- The leg press machine is a popular piece of gym equipment that can help build key muscles in your legs.
- There are two types of leg press machines commonly found in gyms: the standard horizontal leg press and the 45-degree leg press that has a seat that reclines at an angle while your legs press upward in a diagonal direction.
The leg press machine allows you to get the benefits of a barbell squat for developing the quadriceps. Secondarily, it develops the gluteus maximus, hamstrings, and calves.
By varying your foot position you can emphasize different muscles.
It builds strength in these muscles and you can use it to overcome imbalances, such as when runners have more developed hamstrings than quadriceps.
Safety and Precautions
Avoid the leg press if you have weak pelvic floor muscles as it places a lot of stress on the pelvic.
Instead, do safer leg strengthening exercises as recommended by your doctor or physical therapist. You should not use this machine if you have a knee injury.
If one or both of your knees hurt, do not push through the pain. Pushing through will only cause injury.
This exercise can also place stress on your back, so it should be avoided if you have a back injury or back pain.
Like all exercises that use resistance machines, the leg press is sometimes looked down on by those who spend a lot of time in the gym because it is not deemed as effective as free-weights moves like the back squat.
But while there’s no doubt that that barbell move is one of the finest lower-body exercises around, this ignores what the leg press – and all resistance machine moves – can do.
Leg Press machine Pros
- Because resistance machines such as the leg press only allow movement in a fixed pattern, they’re great for beginners or people coming back from an injury, who need to master a correct and safe movement pattern before advancing to the more challenging dumbbell leg lifts.

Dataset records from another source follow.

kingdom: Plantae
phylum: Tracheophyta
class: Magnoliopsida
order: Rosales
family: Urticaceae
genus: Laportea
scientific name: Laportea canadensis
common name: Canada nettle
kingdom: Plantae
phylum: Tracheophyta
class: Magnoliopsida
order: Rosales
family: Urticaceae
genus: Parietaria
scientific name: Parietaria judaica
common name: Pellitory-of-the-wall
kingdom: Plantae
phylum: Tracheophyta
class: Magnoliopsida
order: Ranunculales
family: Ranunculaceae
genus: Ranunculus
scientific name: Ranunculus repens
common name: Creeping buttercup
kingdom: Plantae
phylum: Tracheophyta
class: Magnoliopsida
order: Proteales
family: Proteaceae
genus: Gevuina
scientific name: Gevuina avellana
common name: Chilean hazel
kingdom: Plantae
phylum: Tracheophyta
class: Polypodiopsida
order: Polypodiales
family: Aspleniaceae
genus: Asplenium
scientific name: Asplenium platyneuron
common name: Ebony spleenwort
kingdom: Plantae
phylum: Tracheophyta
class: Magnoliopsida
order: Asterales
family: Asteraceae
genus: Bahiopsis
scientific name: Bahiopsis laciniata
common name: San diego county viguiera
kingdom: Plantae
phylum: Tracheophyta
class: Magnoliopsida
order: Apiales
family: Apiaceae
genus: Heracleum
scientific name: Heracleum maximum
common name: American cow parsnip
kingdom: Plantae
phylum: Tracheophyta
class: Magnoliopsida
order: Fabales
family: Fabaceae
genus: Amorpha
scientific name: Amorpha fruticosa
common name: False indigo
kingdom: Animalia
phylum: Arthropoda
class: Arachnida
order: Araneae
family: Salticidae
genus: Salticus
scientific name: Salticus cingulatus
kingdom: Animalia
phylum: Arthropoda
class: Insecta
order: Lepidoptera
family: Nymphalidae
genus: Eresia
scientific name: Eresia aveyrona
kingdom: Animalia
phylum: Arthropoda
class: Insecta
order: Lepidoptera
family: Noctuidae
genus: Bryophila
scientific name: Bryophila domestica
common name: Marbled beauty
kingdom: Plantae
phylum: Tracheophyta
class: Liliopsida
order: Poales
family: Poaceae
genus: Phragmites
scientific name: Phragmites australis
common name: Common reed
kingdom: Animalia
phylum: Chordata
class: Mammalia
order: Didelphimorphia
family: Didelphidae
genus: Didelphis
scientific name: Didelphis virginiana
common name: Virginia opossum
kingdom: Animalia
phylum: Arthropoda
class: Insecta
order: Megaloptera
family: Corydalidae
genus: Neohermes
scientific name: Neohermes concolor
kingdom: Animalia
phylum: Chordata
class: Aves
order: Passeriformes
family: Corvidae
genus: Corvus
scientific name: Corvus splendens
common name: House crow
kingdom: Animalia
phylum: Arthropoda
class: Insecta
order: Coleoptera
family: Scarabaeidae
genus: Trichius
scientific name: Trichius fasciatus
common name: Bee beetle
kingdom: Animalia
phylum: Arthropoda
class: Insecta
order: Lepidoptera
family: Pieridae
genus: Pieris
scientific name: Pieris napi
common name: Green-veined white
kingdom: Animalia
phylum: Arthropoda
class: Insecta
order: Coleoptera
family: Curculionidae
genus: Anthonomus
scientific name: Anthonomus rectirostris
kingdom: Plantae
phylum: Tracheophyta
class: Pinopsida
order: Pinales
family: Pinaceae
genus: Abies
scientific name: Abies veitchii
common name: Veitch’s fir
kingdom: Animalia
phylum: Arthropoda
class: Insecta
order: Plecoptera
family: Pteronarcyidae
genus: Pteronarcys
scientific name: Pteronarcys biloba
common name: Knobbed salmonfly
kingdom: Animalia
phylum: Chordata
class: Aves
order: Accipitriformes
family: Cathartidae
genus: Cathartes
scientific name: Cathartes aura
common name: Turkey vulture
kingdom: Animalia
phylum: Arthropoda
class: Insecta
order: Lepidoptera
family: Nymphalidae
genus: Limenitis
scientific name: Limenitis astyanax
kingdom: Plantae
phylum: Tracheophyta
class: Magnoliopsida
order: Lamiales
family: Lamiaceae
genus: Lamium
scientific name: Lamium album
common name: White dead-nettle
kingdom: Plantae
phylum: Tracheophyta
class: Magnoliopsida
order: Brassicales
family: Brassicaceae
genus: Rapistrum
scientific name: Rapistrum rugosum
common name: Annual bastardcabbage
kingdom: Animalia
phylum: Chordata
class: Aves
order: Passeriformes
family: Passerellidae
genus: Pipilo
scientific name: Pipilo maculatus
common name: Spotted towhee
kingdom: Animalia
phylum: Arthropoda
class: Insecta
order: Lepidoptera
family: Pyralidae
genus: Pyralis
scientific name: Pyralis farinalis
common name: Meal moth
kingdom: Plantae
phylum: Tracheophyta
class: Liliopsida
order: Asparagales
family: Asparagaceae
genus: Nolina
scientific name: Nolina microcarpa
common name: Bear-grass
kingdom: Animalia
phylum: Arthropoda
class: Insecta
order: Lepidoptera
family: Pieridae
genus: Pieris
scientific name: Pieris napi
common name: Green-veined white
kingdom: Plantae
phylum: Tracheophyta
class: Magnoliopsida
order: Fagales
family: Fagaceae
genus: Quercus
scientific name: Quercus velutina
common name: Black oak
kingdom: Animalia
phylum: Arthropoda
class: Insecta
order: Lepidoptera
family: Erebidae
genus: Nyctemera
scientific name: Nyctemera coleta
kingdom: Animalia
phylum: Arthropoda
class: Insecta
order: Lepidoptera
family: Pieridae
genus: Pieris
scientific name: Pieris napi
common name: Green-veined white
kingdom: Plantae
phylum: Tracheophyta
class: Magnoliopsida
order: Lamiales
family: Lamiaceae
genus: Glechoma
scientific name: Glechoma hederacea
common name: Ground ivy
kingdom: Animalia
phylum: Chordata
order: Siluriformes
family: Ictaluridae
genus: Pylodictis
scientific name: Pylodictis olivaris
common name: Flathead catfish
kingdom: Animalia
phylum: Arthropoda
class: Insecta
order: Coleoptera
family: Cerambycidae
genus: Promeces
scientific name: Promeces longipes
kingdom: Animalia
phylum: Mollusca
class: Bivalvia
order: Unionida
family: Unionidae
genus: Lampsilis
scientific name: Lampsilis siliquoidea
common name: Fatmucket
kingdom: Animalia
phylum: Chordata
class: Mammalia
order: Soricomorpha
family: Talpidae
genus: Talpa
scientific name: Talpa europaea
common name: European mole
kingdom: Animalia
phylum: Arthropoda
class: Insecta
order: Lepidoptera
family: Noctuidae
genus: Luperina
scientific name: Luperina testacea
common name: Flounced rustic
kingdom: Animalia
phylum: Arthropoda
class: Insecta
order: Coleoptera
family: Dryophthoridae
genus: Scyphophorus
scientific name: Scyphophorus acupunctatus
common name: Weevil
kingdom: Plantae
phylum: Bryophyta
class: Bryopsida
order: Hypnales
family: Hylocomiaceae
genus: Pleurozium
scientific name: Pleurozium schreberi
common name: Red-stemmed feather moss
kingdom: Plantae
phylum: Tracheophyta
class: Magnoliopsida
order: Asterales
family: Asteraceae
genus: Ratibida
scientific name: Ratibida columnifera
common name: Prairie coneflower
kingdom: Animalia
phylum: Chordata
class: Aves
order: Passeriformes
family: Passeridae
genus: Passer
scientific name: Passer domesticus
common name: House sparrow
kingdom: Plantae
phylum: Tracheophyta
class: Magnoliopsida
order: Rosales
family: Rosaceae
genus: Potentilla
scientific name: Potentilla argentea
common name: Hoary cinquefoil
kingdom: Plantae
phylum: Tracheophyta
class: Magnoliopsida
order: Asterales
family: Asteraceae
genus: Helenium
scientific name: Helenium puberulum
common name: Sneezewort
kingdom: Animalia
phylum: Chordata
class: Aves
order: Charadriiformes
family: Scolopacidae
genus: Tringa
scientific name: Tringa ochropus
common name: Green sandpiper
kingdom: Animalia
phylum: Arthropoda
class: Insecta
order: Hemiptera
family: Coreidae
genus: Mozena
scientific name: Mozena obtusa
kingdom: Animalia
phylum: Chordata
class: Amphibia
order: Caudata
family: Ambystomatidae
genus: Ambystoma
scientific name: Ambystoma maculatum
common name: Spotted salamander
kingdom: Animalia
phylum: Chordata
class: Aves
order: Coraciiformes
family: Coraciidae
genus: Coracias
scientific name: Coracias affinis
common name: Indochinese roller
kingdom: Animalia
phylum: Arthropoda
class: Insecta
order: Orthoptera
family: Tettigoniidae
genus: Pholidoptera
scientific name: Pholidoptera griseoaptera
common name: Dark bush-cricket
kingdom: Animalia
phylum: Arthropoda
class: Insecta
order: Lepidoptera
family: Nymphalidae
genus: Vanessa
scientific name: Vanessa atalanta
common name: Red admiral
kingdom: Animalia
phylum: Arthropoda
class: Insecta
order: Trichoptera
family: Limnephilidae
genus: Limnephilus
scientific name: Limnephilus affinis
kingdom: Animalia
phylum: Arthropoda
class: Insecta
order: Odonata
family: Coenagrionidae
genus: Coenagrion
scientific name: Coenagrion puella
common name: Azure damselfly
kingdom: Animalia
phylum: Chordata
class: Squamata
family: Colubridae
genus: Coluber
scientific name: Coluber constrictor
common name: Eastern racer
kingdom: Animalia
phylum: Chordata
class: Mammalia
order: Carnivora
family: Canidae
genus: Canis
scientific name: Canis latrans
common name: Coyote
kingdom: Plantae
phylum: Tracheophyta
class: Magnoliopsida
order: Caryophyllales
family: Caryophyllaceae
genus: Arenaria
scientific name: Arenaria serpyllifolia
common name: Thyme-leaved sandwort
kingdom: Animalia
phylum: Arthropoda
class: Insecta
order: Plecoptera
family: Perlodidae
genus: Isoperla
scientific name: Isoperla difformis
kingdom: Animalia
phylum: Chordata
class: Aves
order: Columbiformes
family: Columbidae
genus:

- They’re also useful for people who want to isolate a specific muscle, in this case, the quads, hamstrings and glutes.
- That’s because the fixed movement of the machine doesn’t require the stabilising muscles – nearly always the weak link that limits the amount of weight that can be moved
Leg Press Cons
- Resistance machines don’t require the activation or engagement of any of the important stabilising muscles, which means using them at the expense of free weights can lead to muscular imbalances and an injury-prone body.
- With the leg press, while your major lower-body muscles will get thoroughly taxed, those crucial smaller supporting muscles of the hips, knees and ankles aren’t fully engaged, so they won’t be worked as hard as is necessary to develop all-round lower-body strength and joint and muscle stability.
Features & details
- DESIGN: Quad track roller system operates smoothly and distributes weight evenly
- FEATURES: Back pads utilize a quick flip-and-lock mechanism
- QUALITY CONSTRUCTION: Heavy-duty 2 in x 4 in 11 gauge steel mainframe minimizes torsional flex for maximum strength and stability
- WEIGHT CAPACITY: 1,000 lb weight capacity
- DIMENSIONS: 83 in x 34 in x 56 in (L x W x H)
Three lockout positions are under the user’s control throughout the exercises and provide user safety and the option of different start/stop positions.
- Quadriceps. The primary target of the leg press is your quadriceps.
- Soleus and Gastrocnemius. The soleus and gastrocnemius muscles are the muscles that make up your calves.
- Gluteus Maximus. The gluteus maximus is a muscle in your rear thigh.
- Hip Adductors.
What is leg press good for?
So when you build multiple lower-body muscles using one exercise, your body rewards you with faster muscle gains. In addition to your quads, hamstrings, and glutes, the leg press machine is also great for your calves. They act as secondary stabilizers during the movement.